[Opening RECORDS TO USE section]
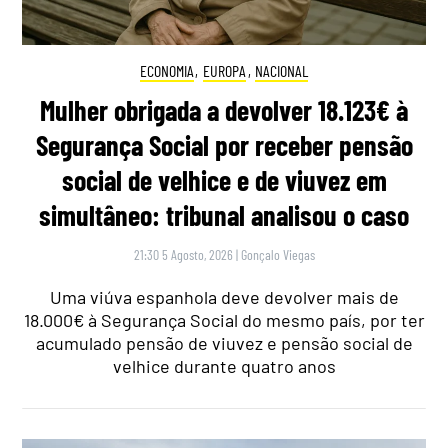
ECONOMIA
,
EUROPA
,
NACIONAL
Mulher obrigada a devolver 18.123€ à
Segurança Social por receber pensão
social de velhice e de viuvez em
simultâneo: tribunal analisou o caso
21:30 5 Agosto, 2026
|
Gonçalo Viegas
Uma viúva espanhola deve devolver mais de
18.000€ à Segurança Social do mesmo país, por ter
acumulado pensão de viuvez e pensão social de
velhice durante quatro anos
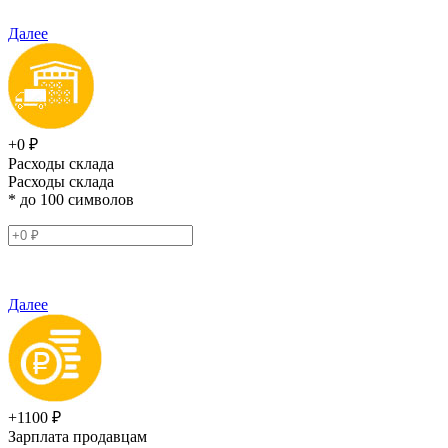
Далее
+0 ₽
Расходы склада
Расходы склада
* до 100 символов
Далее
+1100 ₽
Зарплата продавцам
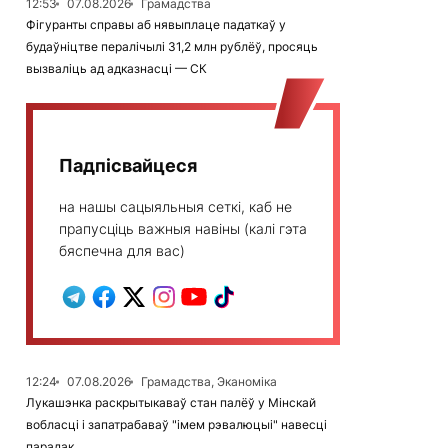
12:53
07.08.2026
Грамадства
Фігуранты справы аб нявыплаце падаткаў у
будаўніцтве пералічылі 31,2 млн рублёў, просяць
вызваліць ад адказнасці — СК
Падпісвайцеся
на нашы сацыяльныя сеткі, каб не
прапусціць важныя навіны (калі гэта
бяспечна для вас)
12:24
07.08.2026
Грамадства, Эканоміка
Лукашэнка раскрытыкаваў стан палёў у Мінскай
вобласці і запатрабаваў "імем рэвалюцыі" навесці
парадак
[Closing RECORDS TO USE section]
[Opening RECORDS TO USE section]
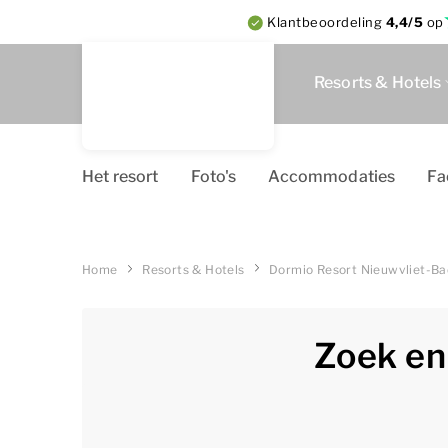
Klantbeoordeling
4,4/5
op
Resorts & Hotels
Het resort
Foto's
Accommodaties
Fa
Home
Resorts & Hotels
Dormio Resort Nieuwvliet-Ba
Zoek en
[Closing RECORDS TO USE section]
▸ HOW TO COMPLETE THIS TASK:
Pull out each line of the records containing the word "pensão". Case counts.

▸ EXPECTED ANSWER:
Segurança Social por receber pensão
acumulado pensão de viuvez e pensão social de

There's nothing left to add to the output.